J’ai eu récemment l’occasion d’échanger avec une intervenante dans la formation de séminaristes, dans plusieurs séminaires diocésains de province, qui constatait une forte évolution sur les quinze dernières années : malgré une vraie diversité parmi ces jeunes hommes se préparant à devenir prêtres, – diversité de points de vue, d’éducation, d’origines sociales et familiales, contrairement à une certaine homogénéité parisienne -, une vraie tendance de fond leur devient commune, celle de pratiquer un christianisme dit « identitaire ». Cette génération ne se reconnait pas dans le christianisme dit « d’enfouissement » des années soixante-dix, et pas toujours non plus dans celui « d’ouverture » dont nous nous réclamons à Saint-Merry Hors-les-Murs. Non pas qu’ils revendiquent une « fermeture », mais plutôt une forme d’affirmation dans l’espace public qui passe par des signes extérieurs ostentatoires, – habits cléricaux spécifiques qui mettent à part, résurgences de rituels surannés ponctués d’agenouillements et de mains jointes, pratiques processionnelles dans l’espace public, discours en opposition aux normes sociales dominantes sur la vie de couple ou la procréation… – Comme s’il s’agissait plus d’une confrontation que d’un dialogue avec le monde dans lequel nous vivons.

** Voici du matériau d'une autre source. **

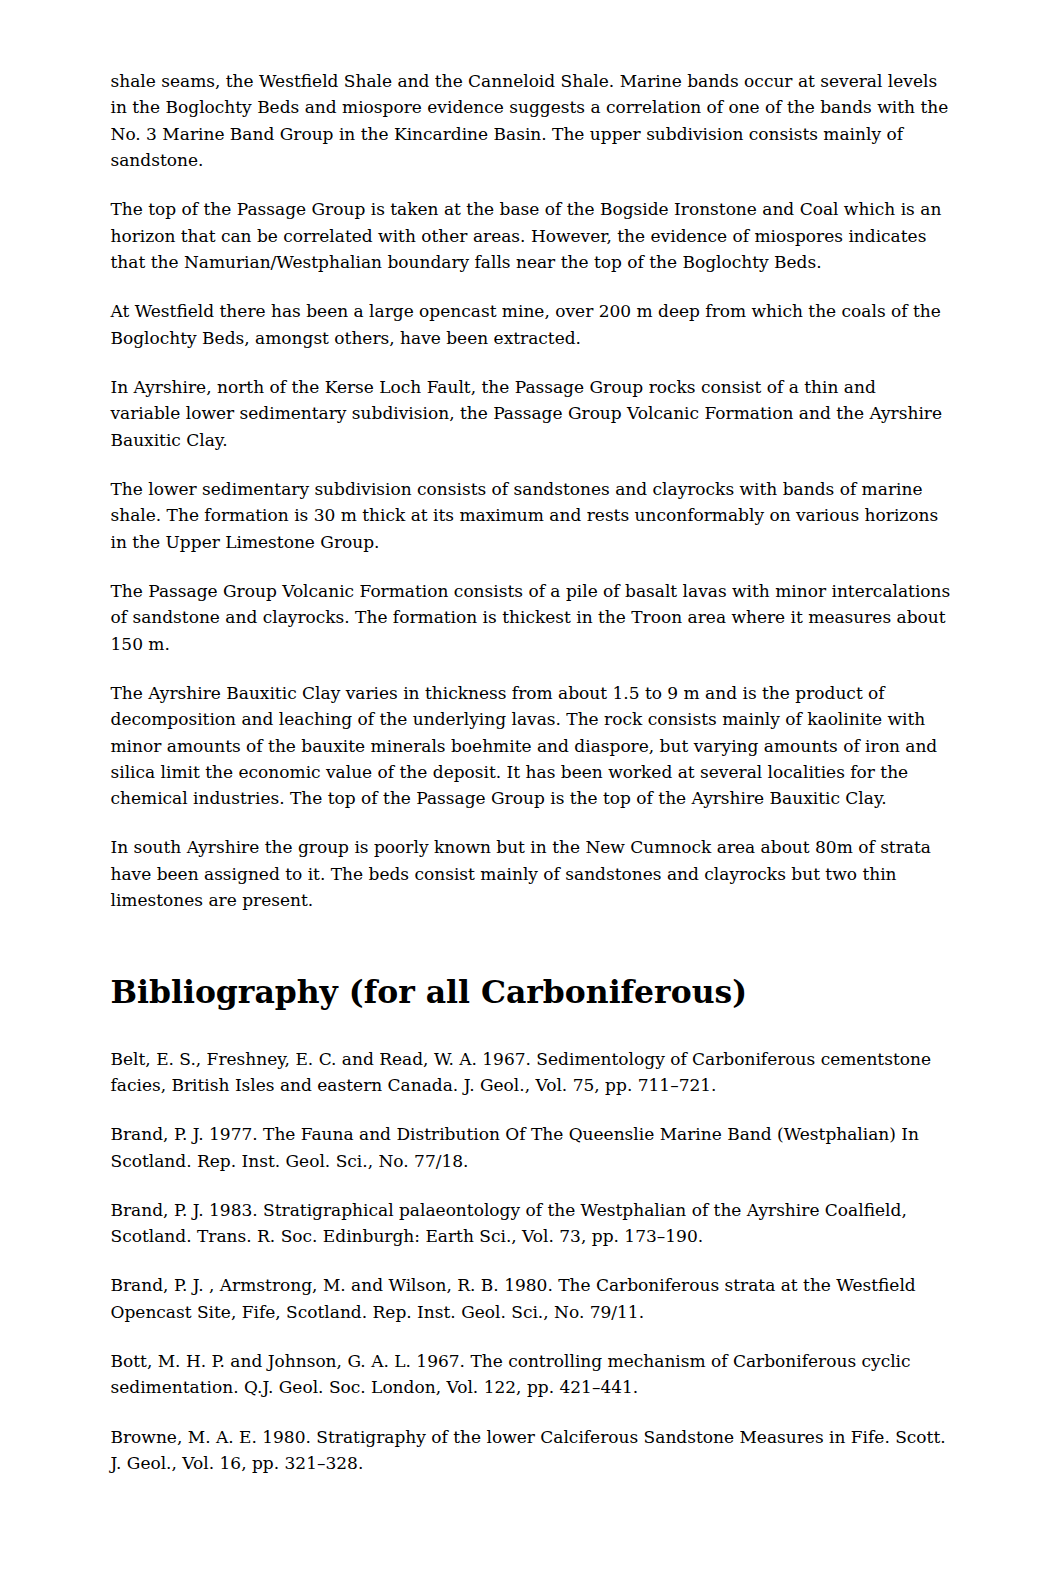shale seams, the Westfield Shale and the Canneloid Shale. Marine bands occur at several levels in the Boglochty Beds and miospore evidence suggests a correlation of one of the bands with the No. 3 Marine Band Group in the Kincardine Basin. The upper subdivision consists mainly of sandstone.
The top of the Passage Group is taken at the base of the Bogside Ironstone and Coal which is an horizon that can be correlated with other areas. However, the evidence of miospores indicates that the Namurian/Westphalian boundary falls near the top of the Boglochty Beds.
At Westfield there has been a large opencast mine, over 200 m deep from which the coals of the Boglochty Beds, amongst others, have been extracted.
In Ayrshire, north of the Kerse Loch Fault, the Passage Group rocks consist of a thin and variable lower sedimentary subdivision, the Passage Group Volcanic Formation and the Ayrshire Bauxitic Clay.
The lower sedimentary subdivision consists of sandstones and clayrocks with bands of marine shale. The formation is 30 m thick at its maximum and rests unconformably on various horizons in the Upper Limestone Group.
The Passage Group Volcanic Formation consists of a pile of basalt lavas with minor intercalations of sandstone and clayrocks. The formation is thickest in the Troon area where it measures about 150 m.
The Ayrshire Bauxitic Clay varies in thickness from about 1.5 to 9 m and is the product of decomposition and leaching of the underlying lavas. The rock consists mainly of kaolinite with minor amounts of the bauxite minerals boehmite and diaspore, but varying amounts of iron and silica limit the economic value of the deposit. It has been worked at several localities for the chemical industries. The top of the Passage Group is the top of the Ayrshire Bauxitic Clay.
In south Ayrshire the group is poorly known but in the New Cumnock area about 80m of strata have been assigned to it. The beds consist mainly of sandstones and clayrocks but two thin limestones are present.
Bibliography (for all Carboniferous)
Belt, E. S., Freshney, E. C. and Read, W. A. 1967. Sedimentology of Carboniferous cementstone facies, British Isles and eastern Canada. J. Geol., Vol. 75, pp. 711–721.
Brand, P. J. 1977. The Fauna and Distribution Of The Queenslie Marine Band (Westphalian) In Scotland. Rep. Inst. Geol. Sci., No. 77/18.
Brand, P. J. 1983. Stratigraphical palaeontology of the Westphalian of the Ayrshire Coalfield, Scotland. Trans. R. Soc. Edinburgh: Earth Sci., Vol. 73, pp. 173–190.
Brand, P. J. , Armstrong, M. and Wilson, R. B. 1980. The Carboniferous strata at the Westfield Opencast Site, Fife, Scotland. Rep. Inst. Geol. Sci., No. 79/11.
Bott, M. H. P. and Johnson, G. A. L. 1967. The controlling mechanism of Carboniferous cyclic sedimentation. Q.J. Geol. Soc. London, Vol. 122, pp. 421–441.
Browne, M. A. E. 1980. Stratigraphy of the lower Calciferous Sandstone Measures in Fife. Scott. J. Geol., Vol. 16, pp. 321–328.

Cela me chagrine, car tout en me réjouissant que chaque génération, chaque individu, puisse suivre la voie qui lui parait juste, j’ai beau retourner l’Évangile dans tous les sens, je ne m’explique pas ces crispations rétrogrades qui me semblent si incompatibles avec les paroles et les actes de Jésus de Nazareth à l’égard du formalisme déconnecté des Pharisiens, où la forme finit par primer sur le fond, ou la lettre sur l’esprit. Parmi ceux qui ont le mieux exprimé ce que j’en comprends, et comment se détermine ma façon d’être chrétienne aujourd’hui, je voudrais citer le théologien protestant Raphaël Picon, publié en 2014 dans la revue Évangile et liberté et repris en décembre dernier sur le site de Garrigues et sentiers dans un article intitulé Les fondements du christianisme libéral. Il rappelle notamment l’importance de l’usage de la raison pour penser la foi, du refus des carcans dogmatiques surplombants au bénéfice d’une confession de foi, du caractère indispensable de l’esprit critique ; et celle de la culture, et de la prise en compte du monde.

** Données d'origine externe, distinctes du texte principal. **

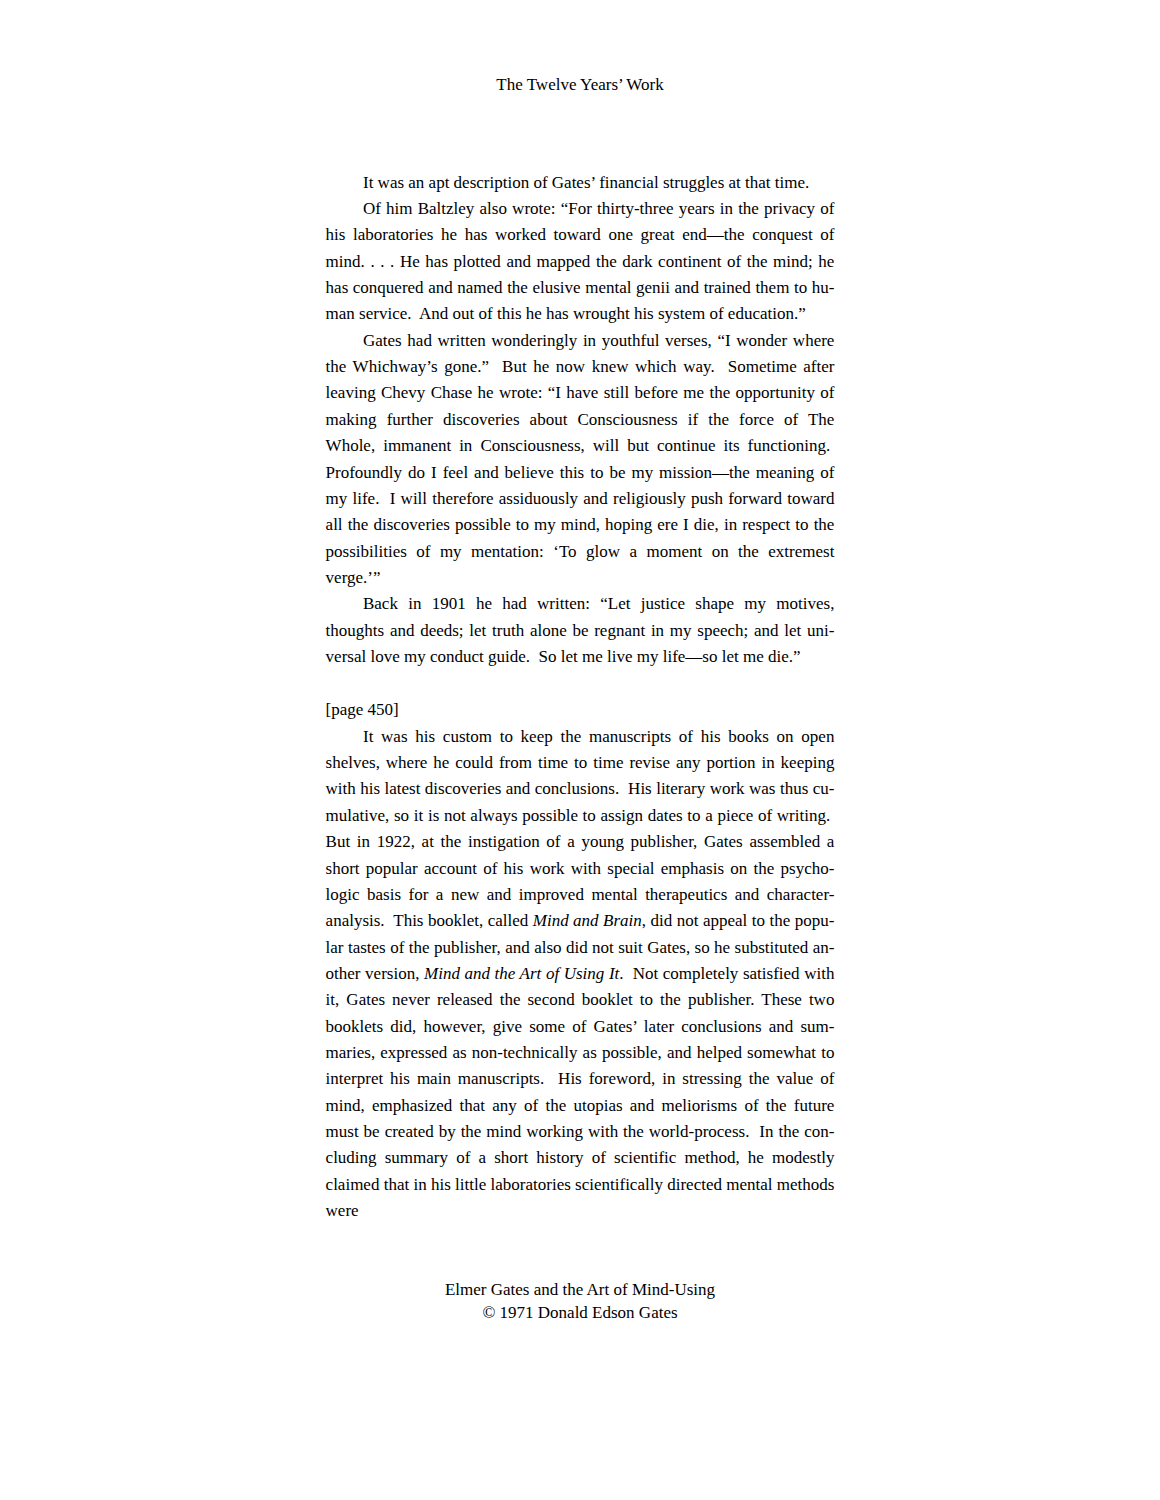The Twelve Years’ Work
It was an apt description of Gates’ financial struggles at that time.
Of him Baltzley also wrote: “For thirty-three years in the privacy of his laboratories he has worked toward one great end—the conquest of mind. . . . He has plotted and mapped the dark continent of the mind; he has conquered and named the elusive mental genii and trained them to human service. And out of this he has wrought his system of education.”
Gates had written wonderingly in youthful verses, “I wonder where the Whichway’s gone.” But he now knew which way. Sometime after leaving Chevy Chase he wrote: “I have still before me the opportunity of making further discoveries about Consciousness if the force of The Whole, immanent in Consciousness, will but continue its functioning. Profoundly do I feel and believe this to be my mission—the meaning of my life. I will therefore assiduously and religiously push forward toward all the discoveries possible to my mind, hoping ere I die, in respect to the possibilities of my mentation: ‘To glow a moment on the extremest verge.’”
Back in 1901 he had written: “Let justice shape my motives, thoughts and deeds; let truth alone be regnant in my speech; and let universal love my conduct guide. So let me live my life—so let me die.”
[page 450]
It was his custom to keep the manuscripts of his books on open shelves, where he could from time to time revise any portion in keeping with his latest discoveries and conclusions. His literary work was thus cumulative, so it is not always possible to assign dates to a piece of writing. But in 1922, at the instigation of a young publisher, Gates assembled a short popular account of his work with special emphasis on the psychologic basis for a new and improved mental therapeutics and character-analysis. This booklet, called Mind and Brain, did not appeal to the popular tastes of the publisher, and also did not suit Gates, so he substituted another version, Mind and the Art of Using It. Not completely satisfied with it, Gates never released the second booklet to the publisher. These two booklets did, however, give some of Gates’ later conclusions and summaries, expressed as non-technically as possible, and helped somewhat to interpret his main manuscripts. His foreword, in stressing the value of mind, emphasized that any of the utopias and meliorisms of the future must be created by the mind working with the world-process. In the concluding summary of a short history of scientific method, he modestly claimed that in his little laboratories scientifically directed mental methods were
Elmer Gates and the Art of Mind-Using
© 1971 Donald Edson Gates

Il insiste également sur une idée que nous avons récemment eu l’occasion de célébrer à Notre-Dame des Anges lors d’une Messe en Plein Monde sur les identités, – justement ! – : la relation précède l’identité. « Nous sommes continuellement instruits, stimulés, transformés par nos relations aux autres. Il me semble que lorsque nous appliquons cette conviction dans le champ de la théologie, eh bien la théologie devient libérale. » Car si nous-mêmes ne sommes pas figés, il faut reconnaitre que « le christianisme lui-même est un mouvement, une dynamique, une réalité mobile et changeante », n’en déplaise à ceux qui voudraient l’embaumer ou le chosifier. Le monde est toujours à travailler par l’Esprit et par nous. Et Raphaël Picon d’affirmer sa foi, dans laquelle je me reconnais parfaitement, en « un christianisme de la personne dans ses relations aux autres et à Dieu, non un christianisme du dogme ou des institutions ; un christianisme qui n’est pas pour Dieu contre le monde, mais un christianisme pour qui le monde est l’histoire de Dieu. Ce christianisme est celui d’une histoire ouverte, encore à écrire, et non le christianisme d’hier, du patrimoine. »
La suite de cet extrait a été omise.